Pois bem, o ESG é uma série de métricas e ações que buscam potencializar compromissos com sustentabilidade dentro de uma organização. O objetivo é evidenciar relações econômicas, sociais e ambientais sustentáveis no território no qual a organização está inserida, dialogando internamente com governanças corporativas e com as práticas diárias com stakeholders.

Um fato é que: esses três pilares devem ser integrados e trabalhados em cada decisão de uma organização.

Desde o início, os valores e propósito do Fa.Vela, organização da qual sou cofundador, são guiados por questões de raça, gênero e território.
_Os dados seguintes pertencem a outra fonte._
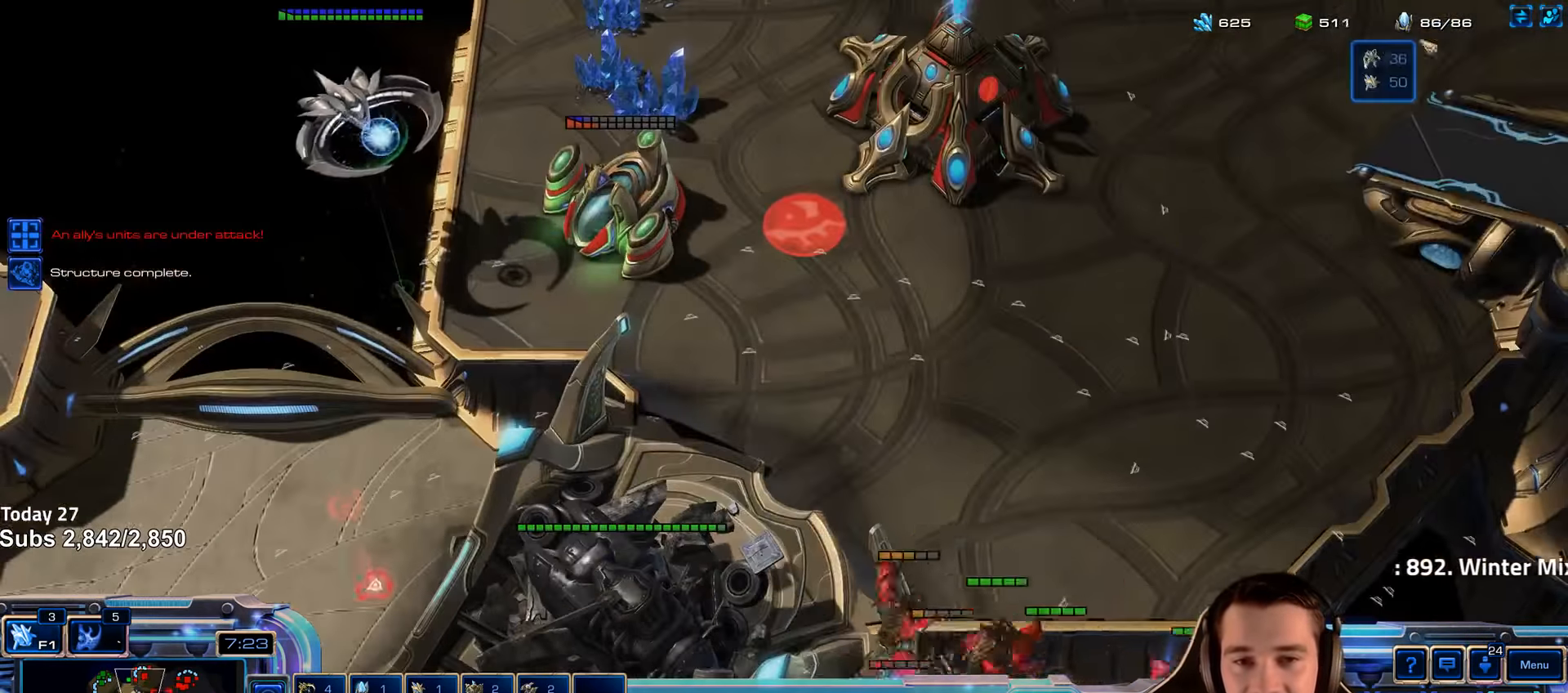
{"keys": [], "events": [[117, "ctrl", "down"], [233, "1", "down"], [317, "ctrl", "up"], [350, "1", "up"]]}
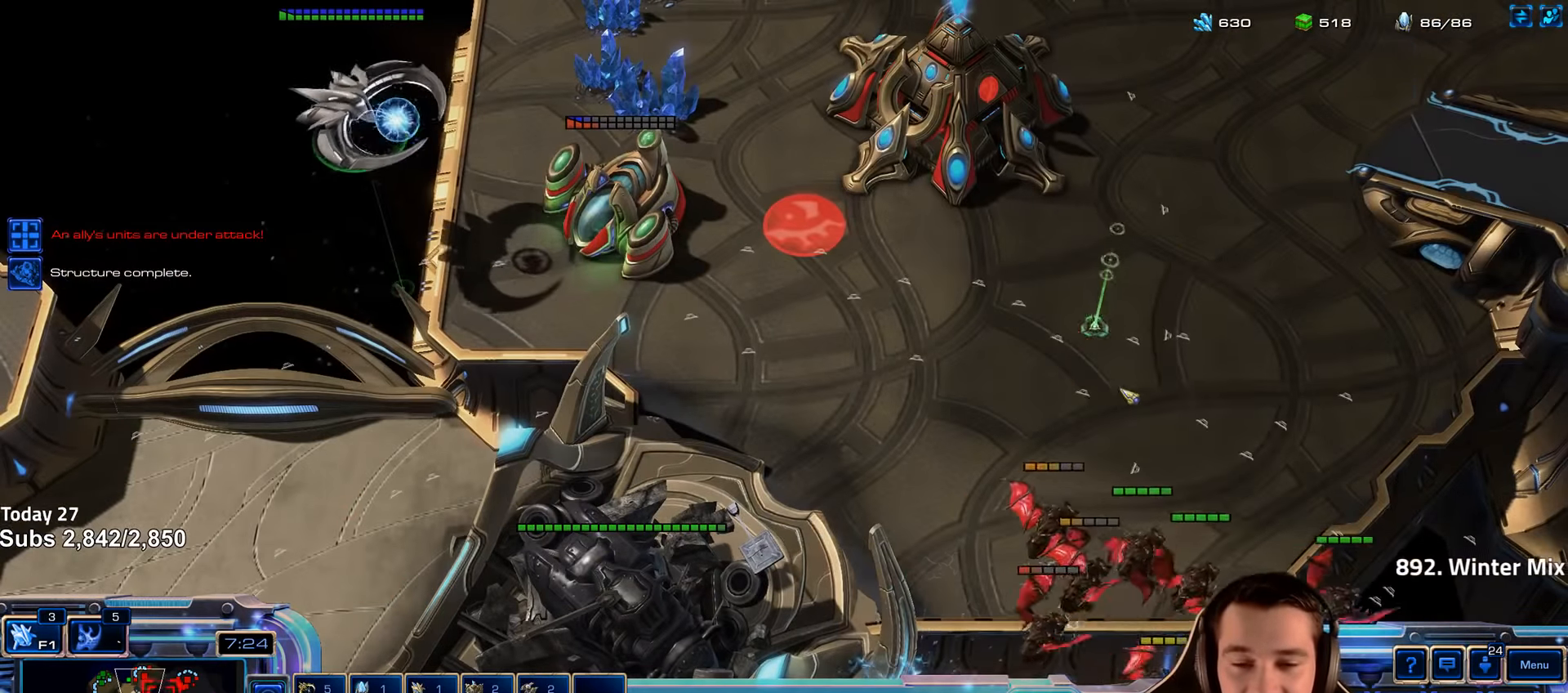
{"keys": [], "events": [[233, "a", "down"], [367, "a", "up"]]}
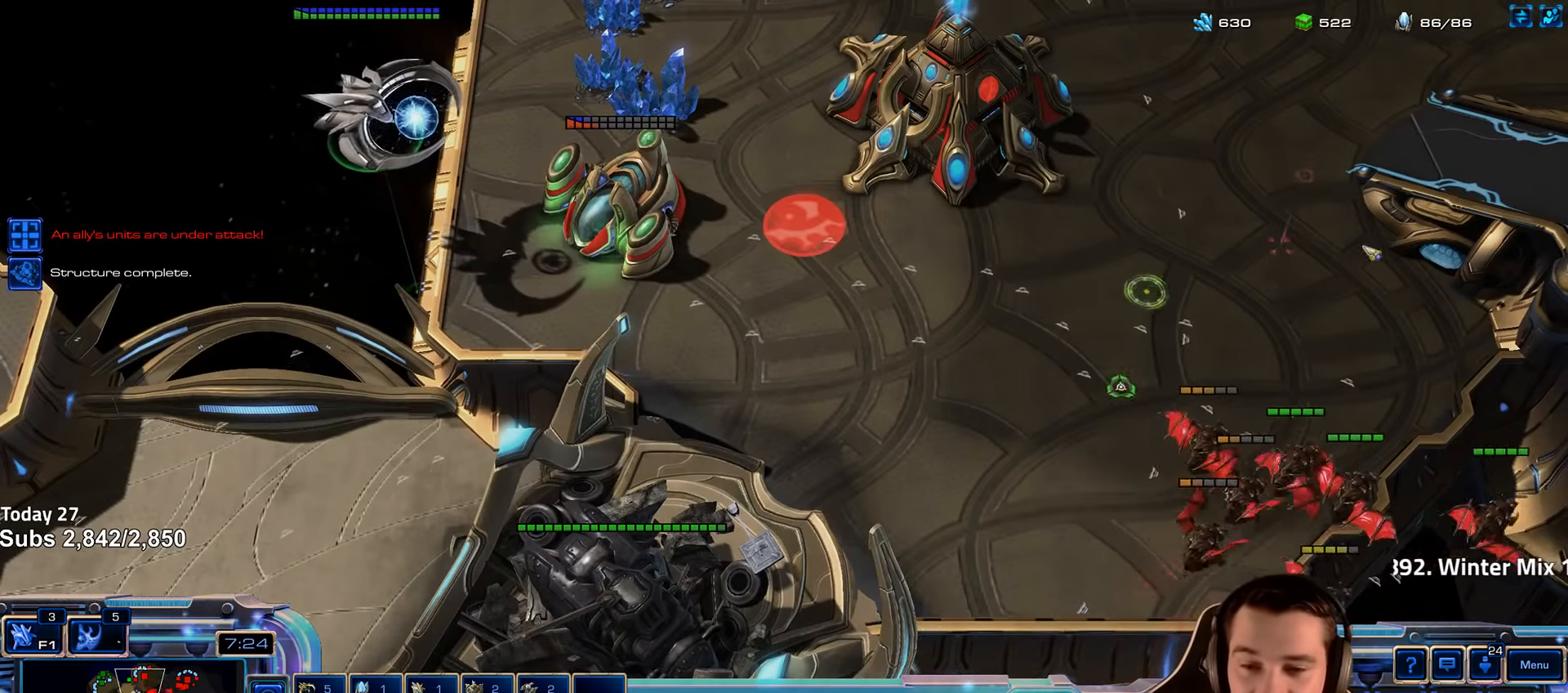
{"keys": ["ctrl"], "events": [[100, "tilde", "down"], [200, "tilde", "up"], [400, "ctrl", "down"]]}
Essa proposta prática naturalmente impacta na forma como encaramos todas as etapas de um novo projeto, bem como de uma contratação, do uso do nosso espaço físico ou na manutenção institucional da organização.

Na prática com nossos empreendedores

Em 2018, lançamos o projeto “Fa.Vela Resiliente”, criado com o ideal de promover a inclusão e o desenvolvimento econômico resiliente em comunidades de baixa renda em situação de vulnerabilidade socioambiental. O projeto buscou fortalecer os laços entre indústria e comunidade, por meio do ensino de habilidades para 30 moradores de favelas. Essas habilidades são necessárias, por exemplo, para prosperar seus negócios e projetos de maneira sustentável e reduzir as vulnerabilidades socioambientais das comunidades afetadas e dos arredores.

Compreender essa resiliência significou entender (1) as condições e dinâmicas de desenvolvimento na localidade, (2) a relação entre os moradores, (3) a forma como interagem com as instituições da região; assim como entre a comunidade e o ambiente social, econômico e ambiental em que vivem. Quando decidimos que este projeto iria aumentar a resiliência de uma localidade, partimos para uma avaliação extensiva do seu contexto, que orientou as formas nas quais as intervenções e atividades seriam realizadas.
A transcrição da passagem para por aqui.